« Rien par toi-même. Tes pieds sont rivés au sol. Ce n’est pas toi qui te donneras des ailes, et tu es enfermé de toutes parts par la terre finie, dans le chiffre de la connaissance élémentaire. Mais voici venir Celui qui t’a promis la vie, il arrive pour dénouer les liens de ta captivité. Écoute, ô malheureux, les paroles de la délivrance. Envole-toi, fière colombe, rendue à son azur, envole-toi vers ce cœur percé de la lance, qui a saigné pour toi. Veille et prie… »
Alors le voyageur s’arrête. La peine l’étouffe, le regret, il ne sait quelle vague nostalgie, l’obscur remords. Et la même plainte monte à ses lèvres, la même plainte, inlassable et monotone, remonte en lui :
« O mon Dieu, puisque Vous m’avez mené jusqu’ici pour me faire entrevoir Votre Visage, ne m’abandonnez plus. Manifestez-vous enfin, puisque Vous seul pouvez le faire et que je ne suis rien. Comme Vous avez montré à Thomas vos plaies sanglantes, envoyez-moi, mon Dieu, le signe de votre Présence… »

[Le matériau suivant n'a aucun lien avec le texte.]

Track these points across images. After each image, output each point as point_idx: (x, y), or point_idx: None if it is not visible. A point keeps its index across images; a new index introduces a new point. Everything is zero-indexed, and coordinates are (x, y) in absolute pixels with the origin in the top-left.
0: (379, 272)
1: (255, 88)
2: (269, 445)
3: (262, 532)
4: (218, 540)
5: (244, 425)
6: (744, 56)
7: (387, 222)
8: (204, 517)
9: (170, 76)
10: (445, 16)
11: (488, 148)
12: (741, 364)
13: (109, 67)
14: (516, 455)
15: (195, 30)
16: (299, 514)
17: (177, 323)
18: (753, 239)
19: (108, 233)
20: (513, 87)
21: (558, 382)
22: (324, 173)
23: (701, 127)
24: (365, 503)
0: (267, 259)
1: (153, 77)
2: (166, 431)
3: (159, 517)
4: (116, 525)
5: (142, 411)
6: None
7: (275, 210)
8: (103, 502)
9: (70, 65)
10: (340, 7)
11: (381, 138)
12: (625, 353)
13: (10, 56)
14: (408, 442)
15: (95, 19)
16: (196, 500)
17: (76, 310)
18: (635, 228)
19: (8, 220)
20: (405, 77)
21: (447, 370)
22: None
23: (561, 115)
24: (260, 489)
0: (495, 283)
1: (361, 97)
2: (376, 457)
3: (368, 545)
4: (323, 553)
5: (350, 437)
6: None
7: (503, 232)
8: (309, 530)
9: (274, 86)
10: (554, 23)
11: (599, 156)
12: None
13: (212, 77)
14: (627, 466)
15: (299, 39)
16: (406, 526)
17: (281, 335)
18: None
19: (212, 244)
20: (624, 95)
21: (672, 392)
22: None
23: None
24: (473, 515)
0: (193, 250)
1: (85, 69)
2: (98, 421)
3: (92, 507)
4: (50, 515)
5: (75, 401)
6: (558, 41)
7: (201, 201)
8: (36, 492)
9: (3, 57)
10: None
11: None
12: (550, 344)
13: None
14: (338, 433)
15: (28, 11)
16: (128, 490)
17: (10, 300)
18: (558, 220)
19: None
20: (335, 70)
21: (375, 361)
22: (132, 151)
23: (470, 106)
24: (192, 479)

Or, voici ce que répond le Maître du Ciel et de la Terre :
« Tu me cherches, et je suis là, pourtant, dans ce dégoût de toi-même qui t’est venu, dans cette lourdeur de ton âme captive, et jusque dans le cauchemar affreux de tes péchés. Mais comment me reconnaîtrais-tu, moi qui suis vrai, au milieu de tant de mensonges où tu te complais encore ? Comment comprendrais-tu mes Paroles, qui sont la Paix, toi qui vis dans l’aigre dispute, et dans la discorde et dans la révolte de ton corps, dressé contre ton âme, dans le sifflement de la rage impuissante ? Rappelle-toi, pauvre enfant, cette ville où tu vivais, rappelle-toi… »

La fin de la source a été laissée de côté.